Para evitar internação de menores, Justiça reúne vítima com infrator
O Tribunal de Justiça de São Paulo passou a adotar no final deste ano o método conhecido como justiça restaurativa para resolver conflitos envolvendo adolescentes infratores na capital paulista.
Nesse modelo, agressor e vítima são colocados frente a frente, numa roda, para que o primeiro entenda os traumas e as consequências do seu ato de violência. Depois, as partes tentam entrar em acordo para que o adolescente repare sua infração.
Um dos objetivos é reduzir o número de medidas socioeducativas aplicadas a jovens envolvidos em casos de agressão, bullying e furtos.
Eduardo Anizelli/Folhapress | ||
Ana Cristina Gagliardo, 43, de Tatuí (SP), acolheu um menor de idade que assaltou sua casa |
Apenas nos cinco primeiros meses deste ano, a Polícia Militar realizou, em média, uma apreensão em flagrante a cada três horas na capital. Nesse período, foram 1.333 casos, ou pouco mais de 10% do total registrado na cidade.
Normalmente, quem comete infrações mais graves, como nos casos de roubo, é alvo de outras ações, como internação na Fundação Casa.
A justiça restaurativa subverte a lógica da punição como forma de combate à violência. Para juízes e promotores da área, encarceramento nem sempre funciona, pois a pena é vista como uma "dívida" a ser paga, e não há reflexão sobre as transgressões
"A pessoa é presa e não vê sua responsabilidade. Diz 'vou pagar minha pena e sair zerado'", afirma o juiz Egberto Penido.
Na 1ª Vara da Infância e Juventude, no Brás (centro), onde atua, ele faz 20 audiências por dia. "O sistema punitivo não tem sido eficaz. Basta ver os altos índices de reincidência em nossos presídios."
A justiça restaurativa começou a ser aplicada em 2006, em cidades do Estado de São Paulo, do Rio Grande do Sul e do Distrito Federal.
Na capital paulista, iniciou com casos de menor gravidade da Brasilândia, na zona norte. Policiais e professores de nove escolas foram treinados com conceitos do modelo ao longo deste ano.
Agora, o tribunal e o Ministério Público de SP esperam expandi-lo para outros locais e aumentar o alcance das infrações -poderia ser aplicado em roubos, normalmente em casos sem reincidência.
CONSCIÊNCIA
O procedimento da justiça restaurativa começa com uma consulta à vítima do crime. Técnicos do TJ perguntam se ela aceita participar de um "círculo restaurativo". A reunião é uma espécie de autoanálise com participação do infrator, vítima, parentes e membros da comunidade. O juiz não comparece.
Nesse encontro, a vítima conta os prejuízos e traumas causados pela ação. Por sua vez, o infrator tenta explicar suas motivações -seus parentes contam um pouco da história de vida da família.

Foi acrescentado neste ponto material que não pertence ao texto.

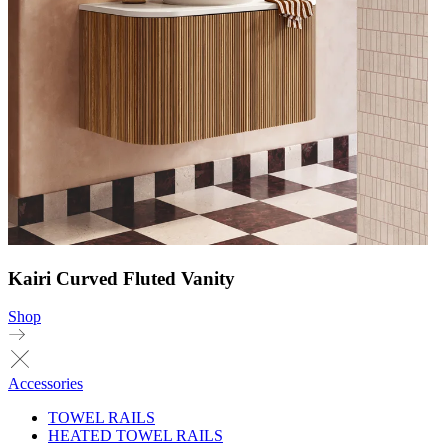
Kairi Curved Fluted Vanity
Shop
Accessories
TOWEL RAILS
HEATED TOWEL RAILS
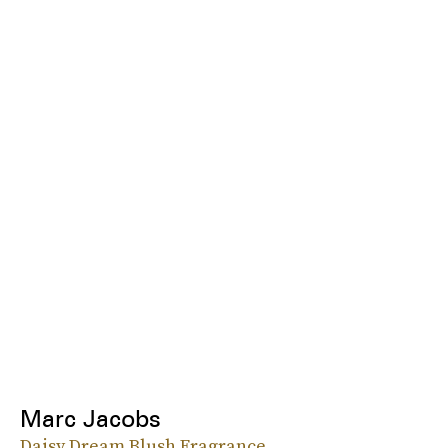
Marc Jacobs
Daisy Dream Blush Fragrance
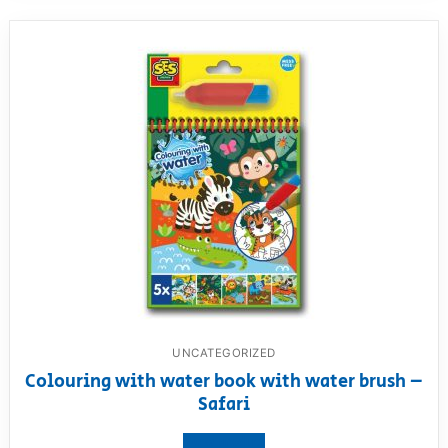
UNCATEGORIZED
Colouring with water book with water brush –
Safari
View product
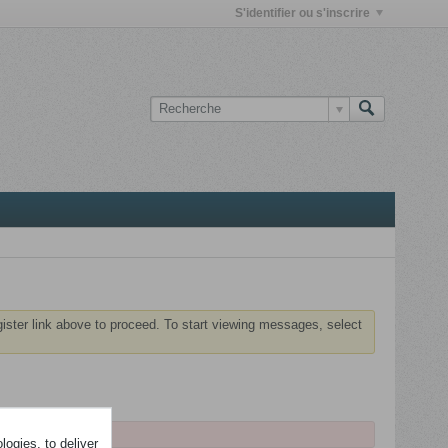
S'identifier ou s'inscrire
gister link above to proceed. To start viewing messages, select
ogies, to deliver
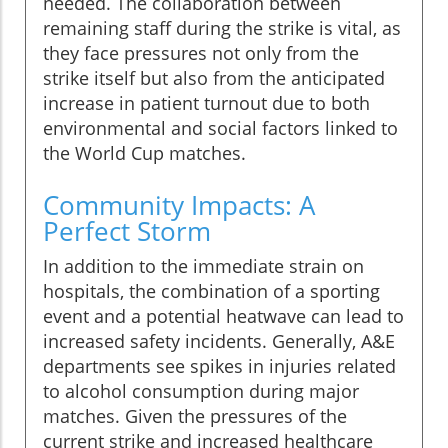
needed. The collaboration between
remaining staff during the strike is vital, as
they face pressures not only from the
strike itself but also from the anticipated
increase in patient turnout due to both
environmental and social factors linked to
the World Cup matches.
Community Impacts: A
Perfect Storm
In addition to the immediate strain on
hospitals, the combination of a sporting
event and a potential heatwave can lead to
increased safety incidents. Generally, A&E
departments see spikes in injuries related
to alcohol consumption during major
matches. Given the pressures of the
current strike and increased healthcare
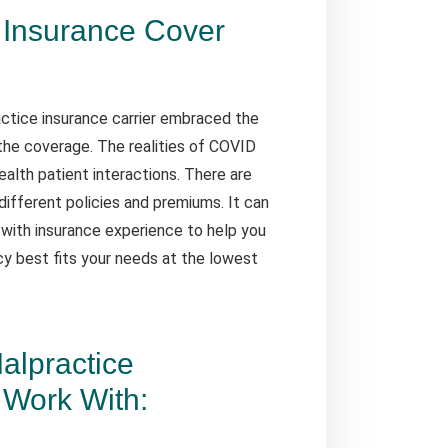
 Insurance Cover
ctice insurance carrier embraced the
the coverage. The realities of COVID
alth patient interactions. There are
different policies and premiums. It can
 with insurance experience to help you
cy best fits your needs at the lowest
alpractice
Work With:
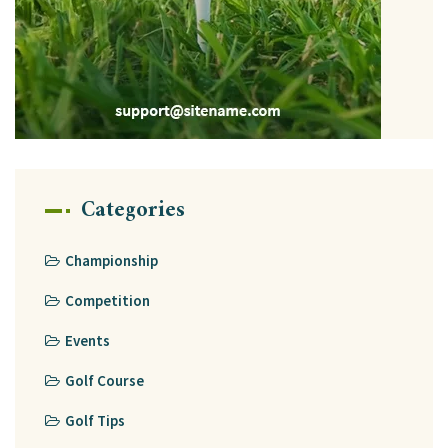
Categories
Championship
Competition
Events
Golf Course
Golf Tips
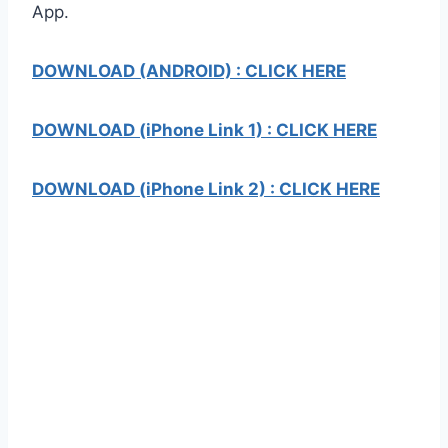
App.
DOWNLOAD (ANDROID) : CLICK HERE
DOWNLOAD (iPhone Link 1) : CLICK HERE
DOWNLOAD (iPhone Link 2) : CLICK HERE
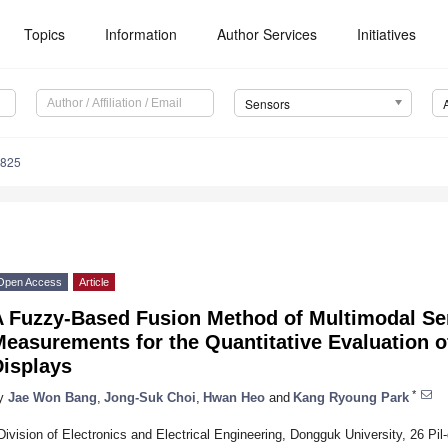
Topics
Information
Author Services
Initiatives
Sensors
0825
Open Access
Article
A Fuzzy-Based Fusion Method of Multimodal S
easurements for the Quantitative Evaluation o
Displays
*
y
Jae Won Bang
,
Jong-Suk Choi
,
Hwan Heo
and
Kang Ryoung Park
Division of Electronics and Electrical Engineering, Dongguk University, 26 Pi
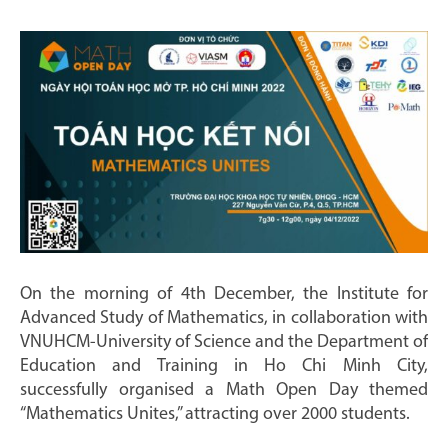
On the morning of 4th December, the Institute for
Advanced Study of Mathematics, in collaboration with
VNUHCM-University of Science and the Department of
Education and Training in Ho Chi Minh City,
successfully organised a Math Open Day themed
“Mathematics Unites,” attracting over 2000 students.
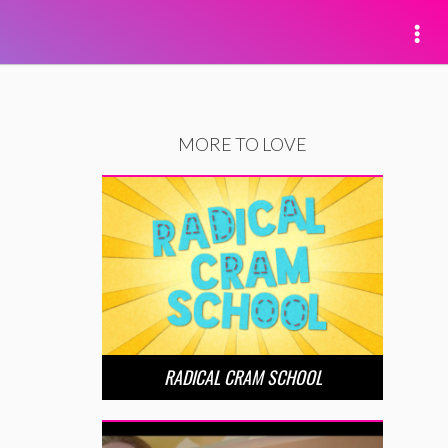
MORE TO LOVE
RADICAL CRAM SCHOOL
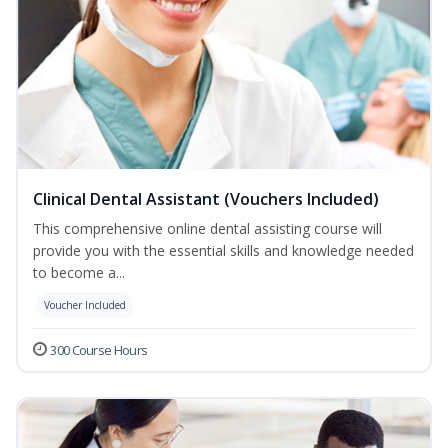
Clinical Dental Assistant (Vouchers Included)
This comprehensive online dental assisting course will
provide you with the essential skills and knowledge needed
to become a...
Voucher Included
300 Course Hours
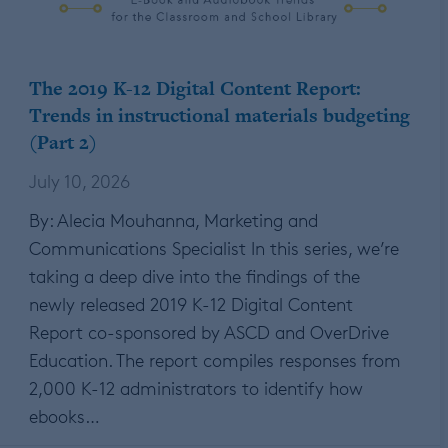
The 2019 K-12 Digital Content Report:
Trends in instructional materials budgeting
(Part 2)
July 10, 2026
By: Alecia Mouhanna, Marketing and
Communications Specialist In this series, we’re
taking a deep dive into the findings of the
newly released 2019 K-12 Digital Content
Report co-sponsored by ASCD and OverDrive
Education. The report compiles responses from
2,000 K-12 administrators to identify how
ebooks…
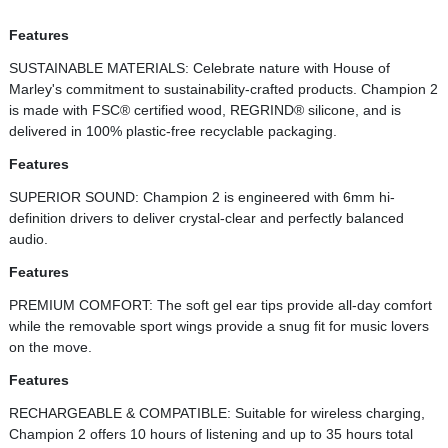
Features
SUSTAINABLE MATERIALS: Celebrate nature with House of
Marley's commitment to sustainability-crafted products. Champion 2
is made with FSC® certified wood, REGRIND® silicone, and is
delivered in 100% plastic-free recyclable packaging.
Features
SUPERIOR SOUND: Champion 2 is engineered with 6mm hi-
definition drivers to deliver crystal-clear and perfectly balanced
audio.
Features
PREMIUM COMFORT: The soft gel ear tips provide all-day comfort
while the removable sport wings provide a snug fit for music lovers
on the move.
Features
RECHARGEABLE & COMPATIBLE: Suitable for wireless charging,
Champion 2 offers 10 hours of listening and up to 35 hours total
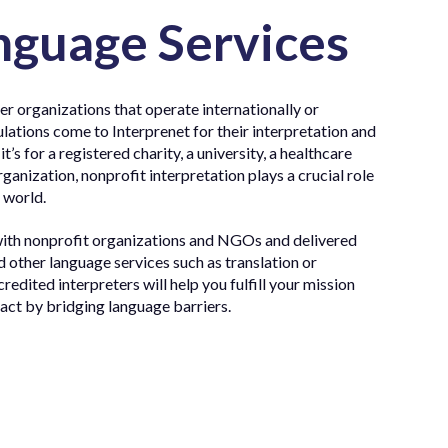
nguage Services
r organizations that operate internationally or
ations come to Interprenet for their interpretation and
’s for a registered charity, a university, a healthcare
rganization, nonprofit interpretation plays a crucial role
 world.
with nonprofit organizations and NGOs and delivered
nd other language services such as translation or
credited interpreters will help you fulfill your mission
pact by bridging language barriers.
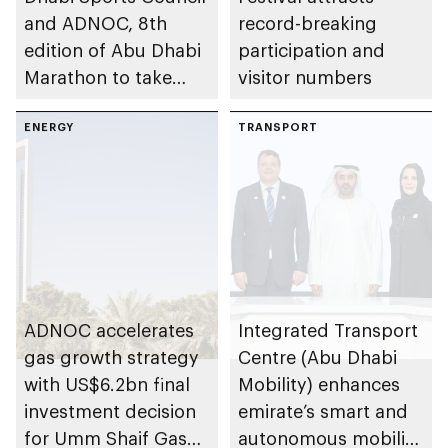
and ADNOC, 8th
record-breaking
edition of Abu Dhabi
participation and
Marathon to take
visitor numbers
place in emirate
ENERGY
TRANSPORT
ADNOC accelerates
Integrated Transport
gas growth strategy
Centre (Abu Dhabi
with US$6.2bn final
Mobility) enhances
investment decision
emirate’s smart and
for Umm Shaif Gas
autonomous mobility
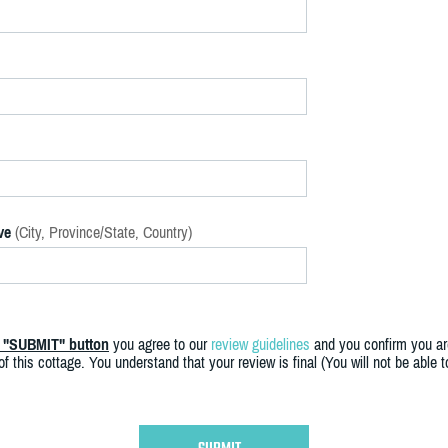
ve
(City, Province/State, Country)
e "SUBMIT" button
you agree to our
review guidelines
and you confirm you ar
f this cottage. You understand that your review is final (You will not be able 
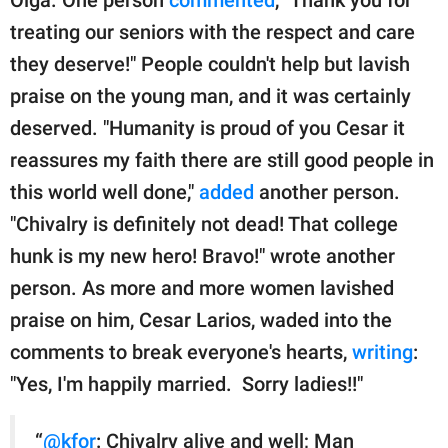
treating our seniors with the respect and care
they deserve!" People couldn't help but lavish
praise on the young man, and it was certainly
deserved. "Humanity is proud of you Cesar it
reassures my faith there are still good people in
this world well done,"
added
another person.
"Chivalry is definitely not dead! That college
hunk is my new hero! Bravo!" wrote another
person. As more and more women lavished
praise on him, Cesar Larios, waded into the
comments to break everyone's hearts,
writing
:
"Yes, I'm happily married. Sorry ladies!!"
“
@kfor
: Chivalry alive and well; Man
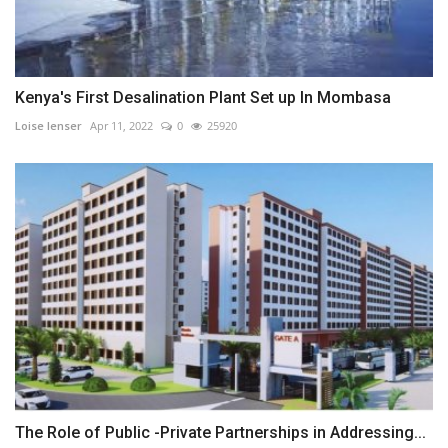
Kenya's First Desalination Plant Set up In Mombasa
Loise lenser
Apr 11, 2022
0
25920
The Role of Public -Private Partnerships in Addressing...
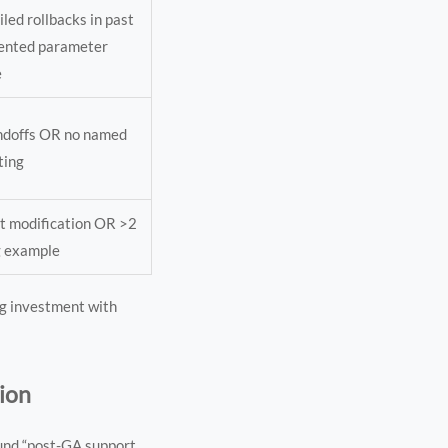
led rollbacks in past
ented parameter
e
andoffs OR no named
ting
t modification OR >2
g example
ng investment with
tion
ound “post-GA support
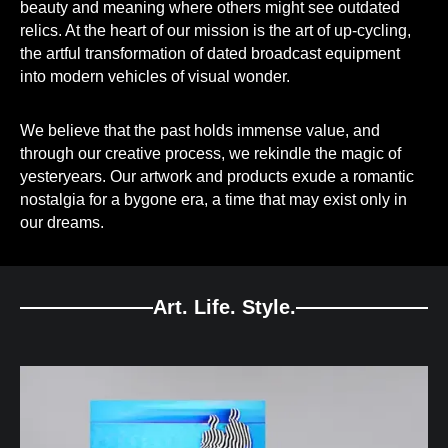
beauty and meaning where others might see outdated
relics. At the heart of our mission is the art of up-cycling,
the artful transformation of dated broadcast equipment
into modern vehicles of visual wonder.
We believe that the past holds immense value, and
through our creative process, we rekindle the magic of
yesteryears. Our artwork and products exude a romantic
nostalgia for a bygone era, a time that may exist only in
our dreams.
Art. Life. Style.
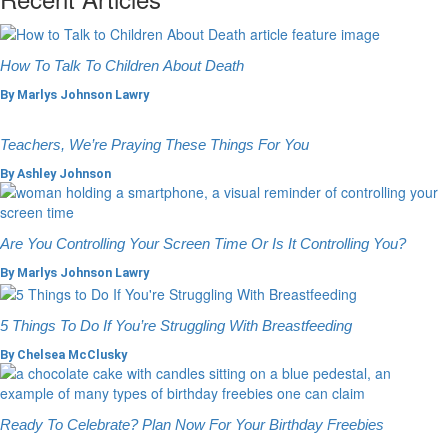
How To Talk To Children About Death
By
Marlys Johnson Lawry
Teachers, We’re Praying These Things For You
By
Ashley Johnson
Are You Controlling Your Screen Time Or Is It Controlling You?
By
Marlys Johnson Lawry
5 Things To Do If You’re Struggling With Breastfeeding
By
Chelsea McClusky
Ready To Celebrate? Plan Now For Your Birthday Freebies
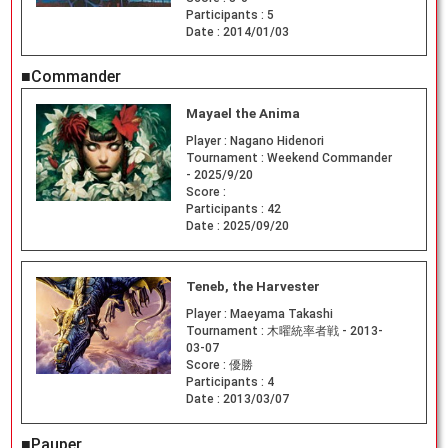
Participants :
5
Date :
2014/01/03
■Commander
Mayael the Anima
Player :
Nagano Hidenori
Tournament :
Weekend Commander
- 2025/9/20
Score :
Participants :
42
Date :
2025/09/20
Teneb, the Harvester
Player :
Maeyama Takashi
Tournament :
木曜統率者戦 - 2013-
03-07
Score :
優勝
Participants :
4
Date :
2013/03/07
■Pauper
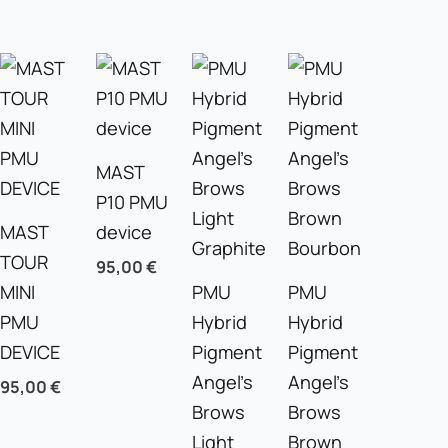
MAST
P10 PMU
MAST
device
TOUR
95,00
€
MINI
PMU
PMU
PMU
Hybrid
Hybrid
DEVICE
Pigment
Pigment
Angel’s
Angel’s
95,00
€
Brows
Brows
Light
Brown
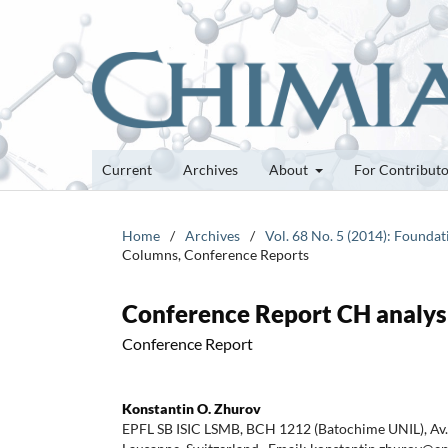
Current
Archives
About
For Contribut
Home
/
Archives
/
Vol. 68 No. 5 (2014): Founda
Columns, Conference Reports
Conference Report CH analys
Conference Report
Konstantin O. Zhurov
EPFL SB ISIC LSMB, BCH 1212 (Batochime UNIL), Av.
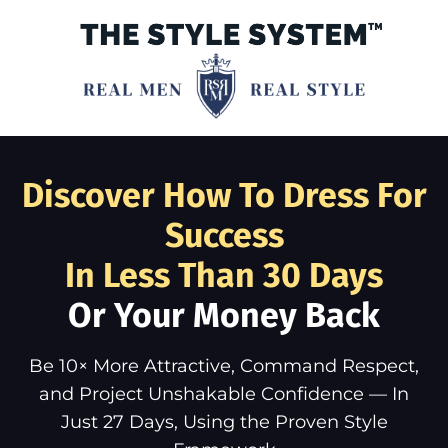
Discover How To Dress For
Success
In Less Than 30 Days
Or Your Money Back
Be 10× More Attractive, Command Respect,
and Project Unshakable Confidence — In
Just 27 Days, Using the Proven Style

Depois dessa fase, chega-se a um acordo de reparação. Um jovem acusado de furto pode, por exemplo, ter de devolver o valor subtraído, participar de projetos sociais ou fazer uma campanha de conscientização na escola.
"Tomar consciência dos seus erros e dos danos que causou ao outro é um processo doloroso", diz Marcelo Salmaso, juiz em Tatuí (a 141 km de São Paulo). "Há pessoas que desistem e pedem para serem julgadas normalmente."
Tatuí, utiliza o modelo desde 2013. Ana Cristina Galhardo, 43, moradora da cidade, adotou o adolescente Pedro após um processo de justiça restaurativa. Ele assaltou a casa dela com uma arma de brinquedo, roubou um celular e, após ser detido pela polícia, pediu perdão e ambos fizeram um acordo.
O método usa o conceito de corresponsabilidade, ou seja, não só o infrator é o "culpado" por uma transgressão, mas toda a sociedade.
"Se um adolescente faz bullying, ele é o único culpado? Será que ele mesmo já não foi vítima?", afirma o juiz.
Tatiana Callé, promotora da infância em SP, tem esperança de que o sistema reduza a criminalidade. "Muitas vezes, o adolescente vai deixar de praticar infrações mais porque tomou consciência do mal que causou do que pelo medo da punição", diz.